Miloš Raičković

Milos Raickovich (b. 1956, Serbia), a composer and conductor, has lived in Belgrade, Paris, Los Angeles, Honolulu, Hiroshima and New York, where he now resides. While in Belgrade, Milos Raickovich was the founder of the Ensemble for Different New Music (1977), as well as one of the founders of the Borislav Pascan Youth Philharmonic.  Raickovich’s music has been performed in Europe, the USA and Japan.

Milos Raickovich studied composition with Vasilije Mokranjac, Olivier Messiaen and David Del Tredici; and conducting with Borislav Pascan, Pierre Dervaux, and Herbert Blomstedt. He holds a Ph.D. in composition from The City University of New York, and has taught at several universities in the U.S. and Japan.

Raickovich’s music is released on CDs: New Classicism (Mode Records), featuring the Moscow Symphony Orchestra conducted by the composer; B-A-G-D-A-D and Far Away (Albany Records). The Los Angeles Times critic Mark Swed describes Raickovich’s music as “a unique postmodern response to both minimalism and multiculturalism.”

About the piece

Lovely Permutations, for two pianos, or piano 4-hands, was written for LP Duo (Sonja Lončar and Andrija Pavlović) in 2021. The LP Duo premiered the piece in their concert dedicated to minimalism in Kassel, Germany, in April of 2022. This piece was inspired by my early works – a composition cycle Permutations (1977-79), written for multiple keyboards. In Lovely Permutations, I used various musical structures from the cycle Permutations. While my early cycle is based on permutations of six tones, in Lovely Permutations I have further reduced the scale to five tones.
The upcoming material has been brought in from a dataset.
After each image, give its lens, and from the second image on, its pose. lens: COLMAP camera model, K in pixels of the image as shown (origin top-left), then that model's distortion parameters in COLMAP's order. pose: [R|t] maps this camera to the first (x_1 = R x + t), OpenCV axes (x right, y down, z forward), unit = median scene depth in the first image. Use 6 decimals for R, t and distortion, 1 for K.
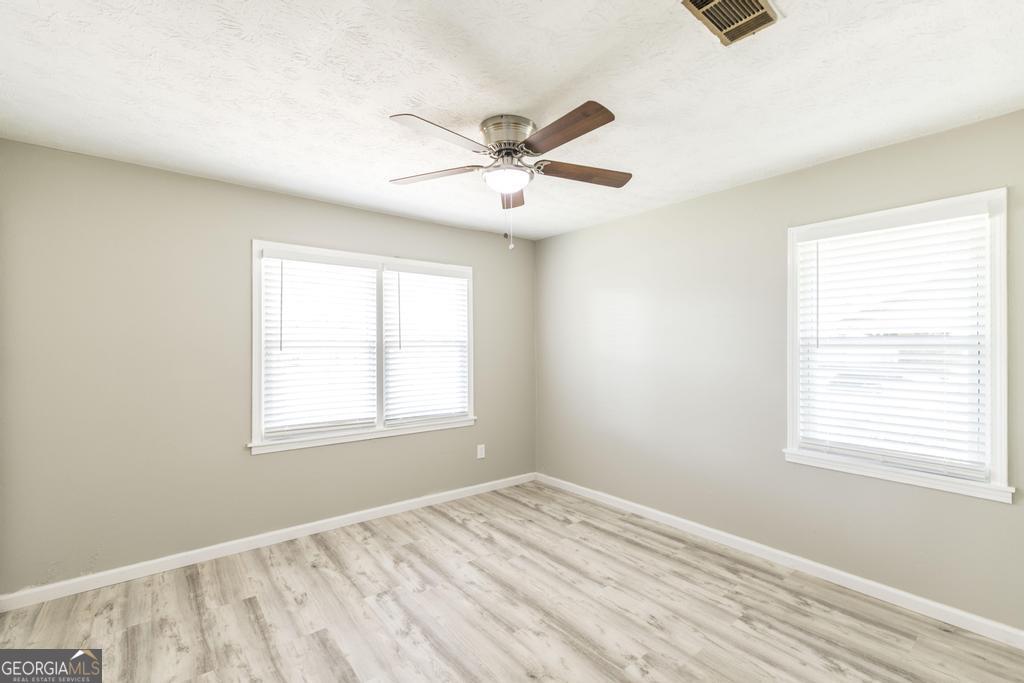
lens RADIAL K [[445.5, 0, 508.7], [0, 445.5, 341.1], [0, 0, 1]] dist [-0.000645, -0.000098]
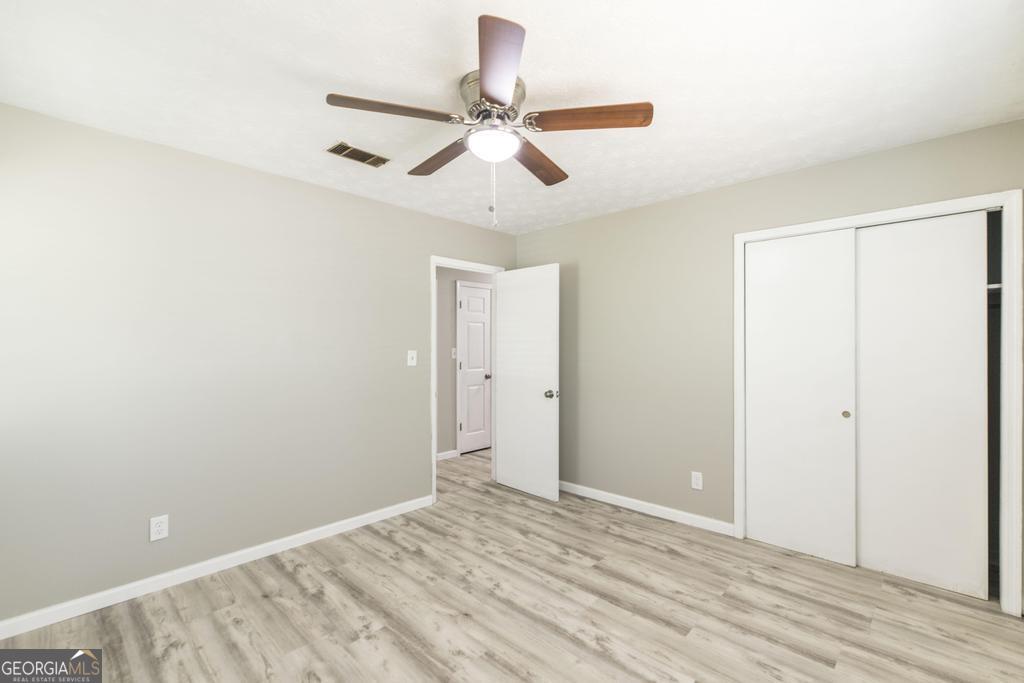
lens RADIAL K [[445.5, 0, 513.2], [0, 445.5, 341.7], [0, 0, 1]] dist [-0.000645, -0.000098]
pose [[-0.990379, -0.001729, -0.138367, 0.085486], [0.000429, 0.999879, -0.015562, 0.036455], [0.138377, -0.015472, -0.990259, 1.972300]]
At times, permutating process is following gradual mathematical procedures, but sometimes, random permutations are used. After completing Lovely Permutations for two pianists, I made a version of the same piece for an ensemble of 10 players, dedicated to a Kassel based ensemble, in process.
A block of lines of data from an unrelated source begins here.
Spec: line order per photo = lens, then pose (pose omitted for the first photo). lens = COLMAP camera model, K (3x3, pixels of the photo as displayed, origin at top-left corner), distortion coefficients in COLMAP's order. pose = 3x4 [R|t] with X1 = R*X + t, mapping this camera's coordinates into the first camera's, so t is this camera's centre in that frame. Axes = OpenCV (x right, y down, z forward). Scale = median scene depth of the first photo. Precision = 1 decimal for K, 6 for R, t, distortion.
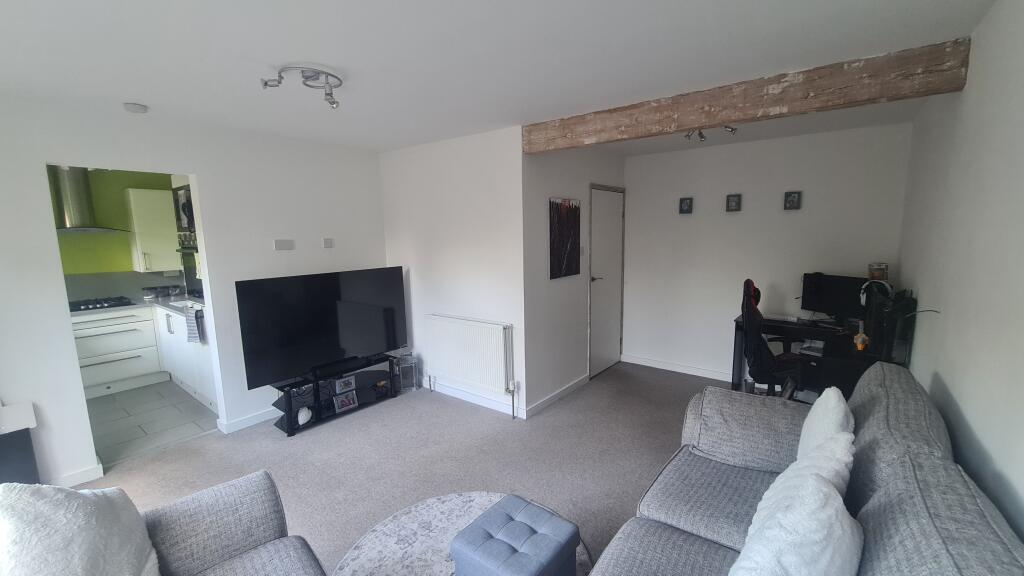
lens RADIAL K [[416.4, 0, 524.0], [0, 416.4, 290.7], [0, 0, 1]] dist [0.000885, 0.000276]
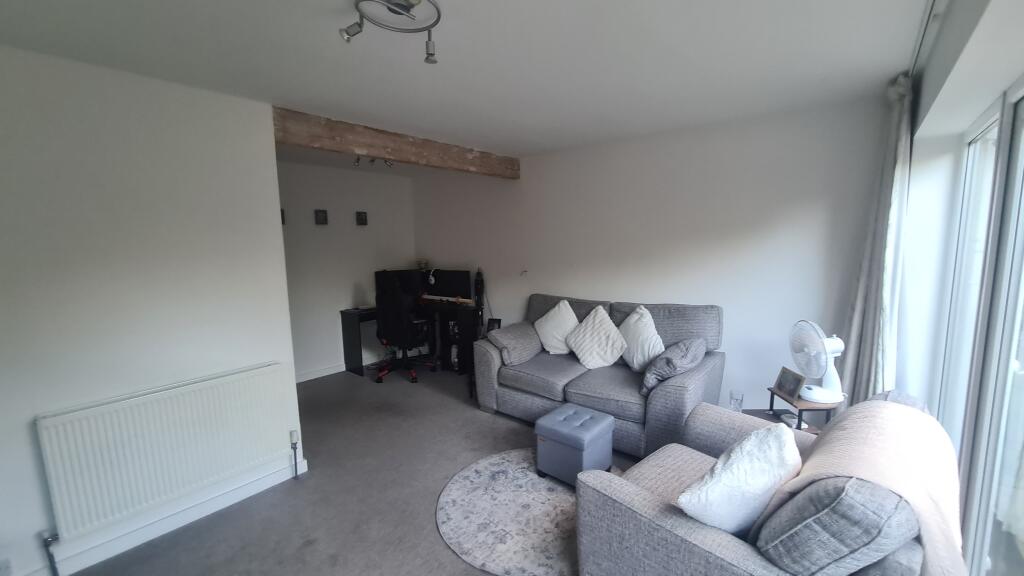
lens RADIAL K [[416.4, 0, 524.0], [0, 416.4, 290.7], [0, 0, 1]] dist [0.000885, 0.000276]
pose [[0.029820, -0.113686, 0.993069, -0.934449], [0.160329, 0.981191, 0.107512, -0.066234], [-0.986613, 0.156012, 0.047486, 0.619299]]
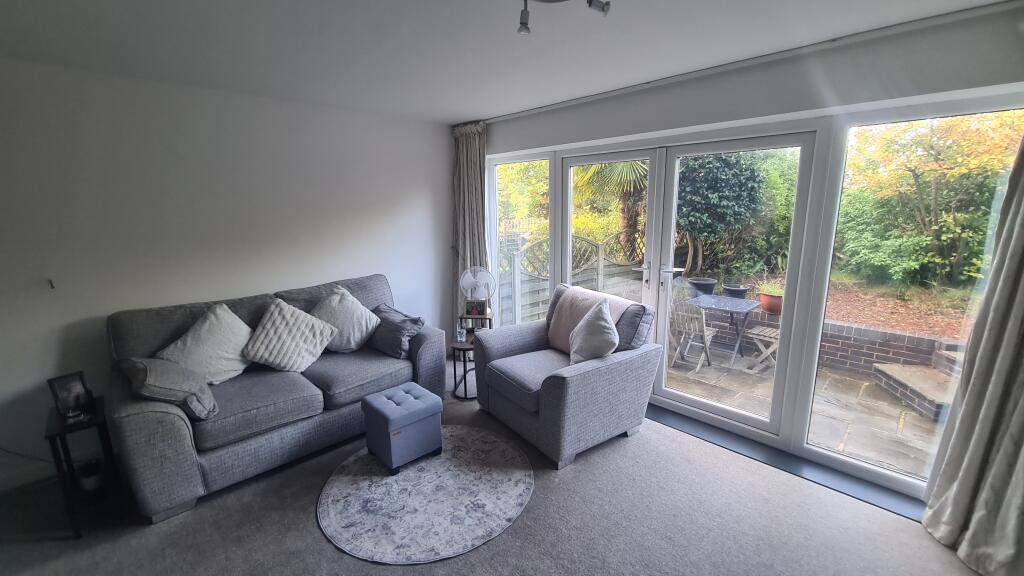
lens RADIAL K [[416.4, 0, 524.0], [0, 416.4, 290.7], [0, 0, 1]] dist [0.000885, 0.000276]
pose [[-0.990376, -0.003997, 0.138346, -0.417055], [0.043248, 0.940591, 0.336776, -0.193875], [-0.131473, 0.339519, -0.931366, 1.359282]]
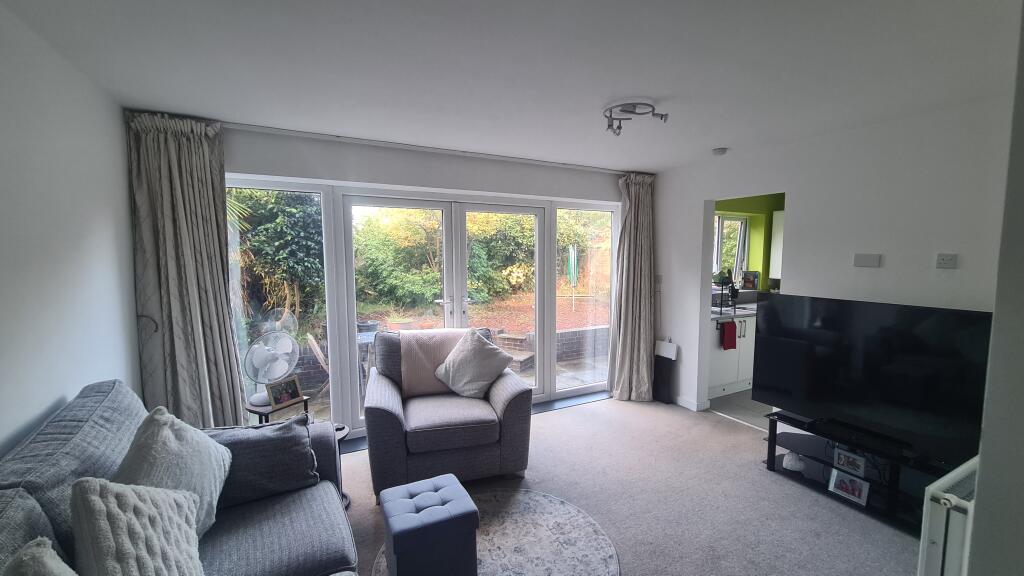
lens RADIAL K [[416.4, 0, 524.0], [0, 416.4, 290.7], [0, 0, 1]] dist [0.000885, 0.000276]
pose [[-0.416705, 0.099701, -0.903558, 0.516256], [-0.123566, 0.978529, 0.164960, -0.132855], [0.900604, 0.180389, -0.395439, 0.953794]]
I like to call my early style „Ascetic Minimalism.“ These early works enabled me to later develop my current „style,“ which I call New Classicism. The main motivation for writing Lovely Permutations was a desire to hear (and preserve) the music of permutations in a new instrumentation, and to combine various structures of several early works into a collage-like, single-movement piece.